Electrochemical water oxidation using a copper complex

Abstract

Herein, we report the application of the mononuclear copper complex 1, [Cu^II(L)]²⁺, in electrochemical water oxidation catalysis (L = 1,3-bis(((1-methyl-1H-imidazol-2-yl)methyl)amino)propan-2-ol). The complex exhibits a N₄ donor set consisting of two amine and two imidazole units and a dangling OH unit in close proximity to the copper ion. 1 exhibits a moderate apparent rate constant k_cat of 0.12 s⁻¹ in catalysis and operates at an overpotential of 0.83 V. Detailed investigations allowed us to derive a mechanism for water oxidation.

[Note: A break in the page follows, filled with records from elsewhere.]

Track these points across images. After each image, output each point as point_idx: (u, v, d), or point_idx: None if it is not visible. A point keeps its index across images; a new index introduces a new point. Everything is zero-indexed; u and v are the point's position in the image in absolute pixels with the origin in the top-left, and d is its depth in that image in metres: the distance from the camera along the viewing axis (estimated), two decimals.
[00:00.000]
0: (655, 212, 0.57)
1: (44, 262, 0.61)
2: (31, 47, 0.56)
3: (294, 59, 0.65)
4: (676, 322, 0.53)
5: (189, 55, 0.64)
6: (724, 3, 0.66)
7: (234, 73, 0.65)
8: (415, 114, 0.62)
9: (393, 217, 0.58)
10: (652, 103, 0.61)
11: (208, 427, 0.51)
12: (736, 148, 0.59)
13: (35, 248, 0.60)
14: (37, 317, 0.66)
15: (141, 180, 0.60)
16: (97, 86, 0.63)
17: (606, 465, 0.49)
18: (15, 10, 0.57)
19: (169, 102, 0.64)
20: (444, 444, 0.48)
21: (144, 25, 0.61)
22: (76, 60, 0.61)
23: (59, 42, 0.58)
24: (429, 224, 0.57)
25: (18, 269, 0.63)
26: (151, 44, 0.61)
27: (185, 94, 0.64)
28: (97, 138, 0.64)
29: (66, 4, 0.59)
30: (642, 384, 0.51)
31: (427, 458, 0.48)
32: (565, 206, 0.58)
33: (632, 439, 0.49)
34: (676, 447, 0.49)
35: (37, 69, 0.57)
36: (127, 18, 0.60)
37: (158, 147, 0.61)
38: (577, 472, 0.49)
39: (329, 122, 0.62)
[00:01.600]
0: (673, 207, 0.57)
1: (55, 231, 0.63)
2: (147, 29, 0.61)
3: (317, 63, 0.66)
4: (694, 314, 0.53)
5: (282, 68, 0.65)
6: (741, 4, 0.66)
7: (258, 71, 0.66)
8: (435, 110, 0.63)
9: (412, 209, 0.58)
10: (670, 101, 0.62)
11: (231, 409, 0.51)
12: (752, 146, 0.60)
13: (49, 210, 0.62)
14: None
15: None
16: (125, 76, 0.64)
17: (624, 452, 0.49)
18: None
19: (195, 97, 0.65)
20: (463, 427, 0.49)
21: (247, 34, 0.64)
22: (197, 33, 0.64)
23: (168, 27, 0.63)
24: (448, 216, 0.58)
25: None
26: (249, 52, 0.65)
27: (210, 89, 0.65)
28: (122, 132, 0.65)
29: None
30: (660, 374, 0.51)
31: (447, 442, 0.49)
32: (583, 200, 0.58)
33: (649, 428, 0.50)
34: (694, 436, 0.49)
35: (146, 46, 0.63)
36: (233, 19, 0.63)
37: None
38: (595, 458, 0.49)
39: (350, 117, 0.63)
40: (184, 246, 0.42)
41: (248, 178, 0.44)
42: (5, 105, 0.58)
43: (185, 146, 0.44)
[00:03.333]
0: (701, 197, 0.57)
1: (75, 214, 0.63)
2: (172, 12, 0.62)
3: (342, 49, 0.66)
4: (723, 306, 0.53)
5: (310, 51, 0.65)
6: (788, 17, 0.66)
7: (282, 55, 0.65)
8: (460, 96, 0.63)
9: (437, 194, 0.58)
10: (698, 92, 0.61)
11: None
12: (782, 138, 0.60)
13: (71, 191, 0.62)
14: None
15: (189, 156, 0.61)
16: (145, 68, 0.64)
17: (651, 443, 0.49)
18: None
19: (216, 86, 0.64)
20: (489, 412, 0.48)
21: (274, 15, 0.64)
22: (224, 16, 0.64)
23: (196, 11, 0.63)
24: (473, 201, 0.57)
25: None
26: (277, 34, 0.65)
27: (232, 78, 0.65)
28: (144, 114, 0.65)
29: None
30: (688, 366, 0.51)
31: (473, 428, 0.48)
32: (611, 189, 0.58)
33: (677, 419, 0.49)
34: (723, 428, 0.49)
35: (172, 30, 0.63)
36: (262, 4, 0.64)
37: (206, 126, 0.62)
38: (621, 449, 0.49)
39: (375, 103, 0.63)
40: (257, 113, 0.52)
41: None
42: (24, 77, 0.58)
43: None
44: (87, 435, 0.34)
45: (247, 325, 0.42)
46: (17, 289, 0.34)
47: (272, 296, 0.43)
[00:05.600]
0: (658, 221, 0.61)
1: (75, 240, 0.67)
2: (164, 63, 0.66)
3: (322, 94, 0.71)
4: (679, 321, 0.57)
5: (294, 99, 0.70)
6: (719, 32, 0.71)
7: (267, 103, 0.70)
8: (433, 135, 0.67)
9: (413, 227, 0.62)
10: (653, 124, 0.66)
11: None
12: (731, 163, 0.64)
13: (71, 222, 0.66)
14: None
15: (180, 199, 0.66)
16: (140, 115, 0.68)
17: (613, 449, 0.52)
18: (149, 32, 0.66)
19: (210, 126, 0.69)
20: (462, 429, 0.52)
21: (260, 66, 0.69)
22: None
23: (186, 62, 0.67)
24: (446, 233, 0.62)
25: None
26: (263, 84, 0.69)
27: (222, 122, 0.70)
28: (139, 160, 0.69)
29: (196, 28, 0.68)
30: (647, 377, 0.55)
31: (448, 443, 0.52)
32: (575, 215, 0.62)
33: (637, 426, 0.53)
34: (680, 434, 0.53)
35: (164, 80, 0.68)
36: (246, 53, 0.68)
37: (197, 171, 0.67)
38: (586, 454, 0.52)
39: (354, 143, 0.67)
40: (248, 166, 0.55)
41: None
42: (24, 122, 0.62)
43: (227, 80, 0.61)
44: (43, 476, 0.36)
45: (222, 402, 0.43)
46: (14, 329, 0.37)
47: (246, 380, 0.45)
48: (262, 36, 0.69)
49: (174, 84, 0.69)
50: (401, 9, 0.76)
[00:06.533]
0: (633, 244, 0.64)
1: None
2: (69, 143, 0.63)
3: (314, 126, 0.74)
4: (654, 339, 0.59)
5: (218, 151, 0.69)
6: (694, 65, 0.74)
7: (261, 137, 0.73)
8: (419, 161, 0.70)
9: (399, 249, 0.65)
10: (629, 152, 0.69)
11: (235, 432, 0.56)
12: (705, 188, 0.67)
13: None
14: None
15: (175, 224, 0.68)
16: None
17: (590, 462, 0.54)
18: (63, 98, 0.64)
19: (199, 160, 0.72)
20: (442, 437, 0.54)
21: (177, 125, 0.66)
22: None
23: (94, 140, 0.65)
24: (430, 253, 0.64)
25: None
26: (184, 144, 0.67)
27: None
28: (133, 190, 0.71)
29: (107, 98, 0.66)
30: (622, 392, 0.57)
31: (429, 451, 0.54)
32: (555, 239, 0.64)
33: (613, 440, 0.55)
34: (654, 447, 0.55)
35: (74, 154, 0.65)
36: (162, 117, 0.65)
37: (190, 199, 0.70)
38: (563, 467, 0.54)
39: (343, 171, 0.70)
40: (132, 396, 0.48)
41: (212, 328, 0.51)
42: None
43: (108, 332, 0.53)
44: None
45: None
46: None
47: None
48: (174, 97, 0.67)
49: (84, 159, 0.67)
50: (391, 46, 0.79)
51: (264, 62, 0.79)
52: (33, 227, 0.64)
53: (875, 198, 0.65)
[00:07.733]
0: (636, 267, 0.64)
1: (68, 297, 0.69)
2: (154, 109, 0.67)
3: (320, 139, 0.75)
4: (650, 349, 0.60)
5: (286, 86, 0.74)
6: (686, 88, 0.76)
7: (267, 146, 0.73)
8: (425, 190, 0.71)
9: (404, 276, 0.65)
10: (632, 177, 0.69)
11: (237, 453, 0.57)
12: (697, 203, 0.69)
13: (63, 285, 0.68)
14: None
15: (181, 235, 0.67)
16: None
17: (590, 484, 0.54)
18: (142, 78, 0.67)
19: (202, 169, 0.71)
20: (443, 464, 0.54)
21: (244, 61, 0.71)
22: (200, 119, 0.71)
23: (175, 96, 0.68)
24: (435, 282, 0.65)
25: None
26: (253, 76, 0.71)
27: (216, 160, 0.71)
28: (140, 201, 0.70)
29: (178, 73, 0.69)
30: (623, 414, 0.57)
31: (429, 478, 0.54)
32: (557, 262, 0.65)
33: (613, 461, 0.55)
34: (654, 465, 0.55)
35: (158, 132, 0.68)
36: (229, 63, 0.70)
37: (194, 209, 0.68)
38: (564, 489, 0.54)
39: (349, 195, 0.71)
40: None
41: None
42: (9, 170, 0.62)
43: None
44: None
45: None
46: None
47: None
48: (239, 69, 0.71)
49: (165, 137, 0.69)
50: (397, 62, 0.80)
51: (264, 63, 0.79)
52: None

The catalysis proceeds only under basic conditions, where [Cu^II(L)(OH)]⁺, 1H₋₁, is the main solution species, which indicates that a negatively charged ligand is necessary to drive the catalysis. Initial oxidation of 1H₋₁ is coupled to proton loss forming a copper(III) species and further oxidation initiates oxygen evolution. Initial oxidation of 1 under neutral, i.e. non-catalytic, conditions is pH independent, highlighting the importance of PCET steps during catalysis. We collected reasonable evidence that catalysis proceeds via a water nucleophilic attack mechanism. The electrolyte presumably acts as a proton acceptor in catalysis as the onset potential depends on the buffer employed.